UGT genes play a pivotal role in flavonoid biosynthesis, and extensive research has elucidated various UGTs in diverse plant species, including Arabidopsis, corn, soybean, and tea (Yin et al. 2017; Funaki et al. 2015; Lu, Guo, et al. 2023). In the course of our investigation, a UGT-like sequence was successfully cloned from R. palmatum. The analysis of RpUGT2 revealed a robust conservation of key residues, notably encompassing the characteristic 44-residue PSPG motif. These attributes closely mirror the typical features observed in glycosyltransferases within higher plants, thereby substantiating their functional roles as glycosyltransferases (Yu et al. 2020; Lu et al. 2023).

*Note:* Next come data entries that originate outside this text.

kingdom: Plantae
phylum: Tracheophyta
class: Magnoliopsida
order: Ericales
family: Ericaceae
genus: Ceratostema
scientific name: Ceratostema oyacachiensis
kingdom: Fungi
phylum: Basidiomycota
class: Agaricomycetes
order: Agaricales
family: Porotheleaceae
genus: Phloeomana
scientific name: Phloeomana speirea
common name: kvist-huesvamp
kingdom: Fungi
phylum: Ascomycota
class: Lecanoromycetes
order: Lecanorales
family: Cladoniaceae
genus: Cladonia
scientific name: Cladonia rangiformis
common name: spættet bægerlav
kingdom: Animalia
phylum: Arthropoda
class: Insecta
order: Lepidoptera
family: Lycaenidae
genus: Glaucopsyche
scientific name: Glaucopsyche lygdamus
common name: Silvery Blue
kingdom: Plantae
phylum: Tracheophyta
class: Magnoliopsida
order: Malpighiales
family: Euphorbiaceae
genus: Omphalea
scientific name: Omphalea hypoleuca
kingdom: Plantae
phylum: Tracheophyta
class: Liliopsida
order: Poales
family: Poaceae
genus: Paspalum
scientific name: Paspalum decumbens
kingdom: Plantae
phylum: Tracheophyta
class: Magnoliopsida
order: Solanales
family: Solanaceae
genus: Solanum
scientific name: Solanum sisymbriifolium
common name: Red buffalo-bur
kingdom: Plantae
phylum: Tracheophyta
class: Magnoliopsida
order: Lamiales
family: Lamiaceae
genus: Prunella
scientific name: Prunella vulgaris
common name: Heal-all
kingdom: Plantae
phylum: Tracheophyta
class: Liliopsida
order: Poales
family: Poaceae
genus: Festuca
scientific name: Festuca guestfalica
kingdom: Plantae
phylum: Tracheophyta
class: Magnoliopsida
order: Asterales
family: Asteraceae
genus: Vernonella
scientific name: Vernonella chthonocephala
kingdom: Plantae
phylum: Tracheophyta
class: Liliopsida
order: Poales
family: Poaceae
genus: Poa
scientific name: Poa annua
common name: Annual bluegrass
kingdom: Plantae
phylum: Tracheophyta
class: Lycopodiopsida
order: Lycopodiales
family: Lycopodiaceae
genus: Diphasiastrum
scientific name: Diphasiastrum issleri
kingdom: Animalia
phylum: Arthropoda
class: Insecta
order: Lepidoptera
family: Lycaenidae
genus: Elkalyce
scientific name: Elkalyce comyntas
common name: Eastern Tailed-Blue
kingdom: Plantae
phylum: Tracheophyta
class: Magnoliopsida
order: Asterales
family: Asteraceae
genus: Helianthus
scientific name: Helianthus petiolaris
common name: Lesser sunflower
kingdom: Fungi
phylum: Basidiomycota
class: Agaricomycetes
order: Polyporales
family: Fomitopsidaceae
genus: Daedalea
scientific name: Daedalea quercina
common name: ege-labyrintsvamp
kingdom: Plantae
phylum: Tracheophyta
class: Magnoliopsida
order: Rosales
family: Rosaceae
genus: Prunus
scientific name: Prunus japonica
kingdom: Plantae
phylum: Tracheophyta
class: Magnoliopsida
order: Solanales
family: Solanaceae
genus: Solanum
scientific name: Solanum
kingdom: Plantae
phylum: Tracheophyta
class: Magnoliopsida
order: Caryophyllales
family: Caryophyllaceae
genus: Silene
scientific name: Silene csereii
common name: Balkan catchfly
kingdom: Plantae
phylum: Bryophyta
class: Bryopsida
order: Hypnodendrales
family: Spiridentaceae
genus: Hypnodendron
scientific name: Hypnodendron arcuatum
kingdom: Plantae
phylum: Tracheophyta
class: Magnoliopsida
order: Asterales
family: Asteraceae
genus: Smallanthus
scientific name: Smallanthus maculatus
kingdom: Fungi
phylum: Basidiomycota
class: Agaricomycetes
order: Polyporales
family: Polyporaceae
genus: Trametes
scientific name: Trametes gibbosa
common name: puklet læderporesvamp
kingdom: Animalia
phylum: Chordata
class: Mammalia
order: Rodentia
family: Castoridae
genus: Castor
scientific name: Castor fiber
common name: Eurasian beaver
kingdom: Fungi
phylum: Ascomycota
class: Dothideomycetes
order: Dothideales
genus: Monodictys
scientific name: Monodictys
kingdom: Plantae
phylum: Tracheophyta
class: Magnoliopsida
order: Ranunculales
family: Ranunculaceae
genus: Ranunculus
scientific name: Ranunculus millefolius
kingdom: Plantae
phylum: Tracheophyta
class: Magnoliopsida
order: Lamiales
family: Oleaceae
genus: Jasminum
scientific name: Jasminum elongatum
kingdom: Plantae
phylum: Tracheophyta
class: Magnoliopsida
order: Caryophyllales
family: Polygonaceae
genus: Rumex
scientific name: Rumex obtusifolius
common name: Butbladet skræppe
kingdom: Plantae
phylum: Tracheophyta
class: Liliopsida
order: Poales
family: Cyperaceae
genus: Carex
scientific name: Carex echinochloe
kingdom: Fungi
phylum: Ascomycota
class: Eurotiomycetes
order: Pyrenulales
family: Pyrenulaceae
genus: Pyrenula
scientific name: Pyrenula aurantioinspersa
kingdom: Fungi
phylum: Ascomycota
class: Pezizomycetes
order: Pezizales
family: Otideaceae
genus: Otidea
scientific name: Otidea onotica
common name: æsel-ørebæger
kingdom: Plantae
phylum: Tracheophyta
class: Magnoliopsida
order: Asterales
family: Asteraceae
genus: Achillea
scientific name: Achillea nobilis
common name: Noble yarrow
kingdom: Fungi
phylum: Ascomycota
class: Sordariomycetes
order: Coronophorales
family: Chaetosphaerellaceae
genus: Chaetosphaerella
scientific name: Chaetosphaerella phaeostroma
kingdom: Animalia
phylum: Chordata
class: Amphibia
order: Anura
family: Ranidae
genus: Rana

Our investigation confirmed the enzymatic activity of RpUGT2 towards a range of flavonoids through in vitro biochemical assays. RpUGT2 exhibited a pronounced substrate specificity, displaying notably high specificity for flavonol aglycones, specifically kaempferol and isorhamnetin. Notably, UGTs in various plant species are known to partake in flavonoid biosynthesis, each showcasing distinct substrate specificities. For example, GT04F14 in kudzu (Pueraria montana) and UGT73F2 in soybean recognize isoflavones, flavones, and flavonol aglycones as substrates, while MeUGT1 and MpalUGT1 in liverwort recognize quercetin, kaempferol, myricetin, and isorhamnetin (Dhaubhadel et al. 2008; He et al. 2011). In Lathyrus japonicus seeds, UGTs have been demonstrated to interact with flavonol substrates (Yin et al. 2017).
Through our analysis of enzyme kinetic parameters, it was evident that RpUGT2 exhibited a notably higher affinity for kaempferol, as indicated by low Km and high kcat/Km values, when compared to its affinity for isorhamnetin (Table 1). It is also noteworthy that the catalytic efficiency values (kcat/Km) of RpUGT2 towards flavonols surpassed those of previously identified UGTs from Astragalus membranaceus. Specifically, the kcat/Km value for isorhamnetin with RpUGT2 (453.97 M− 1 s − 1) was 2.1 times higher than that for AmUGT88E29 (220.42 M− 1s− 1) and approximately 2.8 times higher than that for AmUGT88E30 (165.40 M− 1s− 1). (Hao et al. 2023).
The divergence in nucleotide sequences among glycosyltransferases contributes significantly to the array of functions they perform (Hu et al. 2002). The structural insights into glycosyltransferases are pivotal in the exploration of their structure and mechanisms. Previous investigations have indicated that the N-terminal amino acid residues of glycosyltransferase-encoded proteins are associated with acceptor binding, while the C-terminal amino acid residues are closely linked to donor recognition (Paquette et al. 2003; Bonisch et al. 2014). In our study, site-directed mutagenesis targeted at single positions (H18A, R317A, G368A, N370A, Q390A, W369A, and T140A) resulted in a loss of glucosylation activity for RpUGT2. This substantiates the impact of amino acids proximal to both the C-terminus and N-terminus on enzymatic activity (Jing et al. 2019).
To summarize, our investigation has unveiled a candidate gene within R. palmatum with the capacity to generate biologically active flavonoid glycosides upon expression in E. coli. Moreover, the homology modeling of RpUGT2 has offered a comprehensive understanding of its secondary and 3D structure, encompassing active site residues, hydrogen bond formation, and substrate binding mechanisms. Our findings have contributed to the identification of functional flavonoid UGTs, thus augmenting the genetic resources available for flavonoid biosynthesis.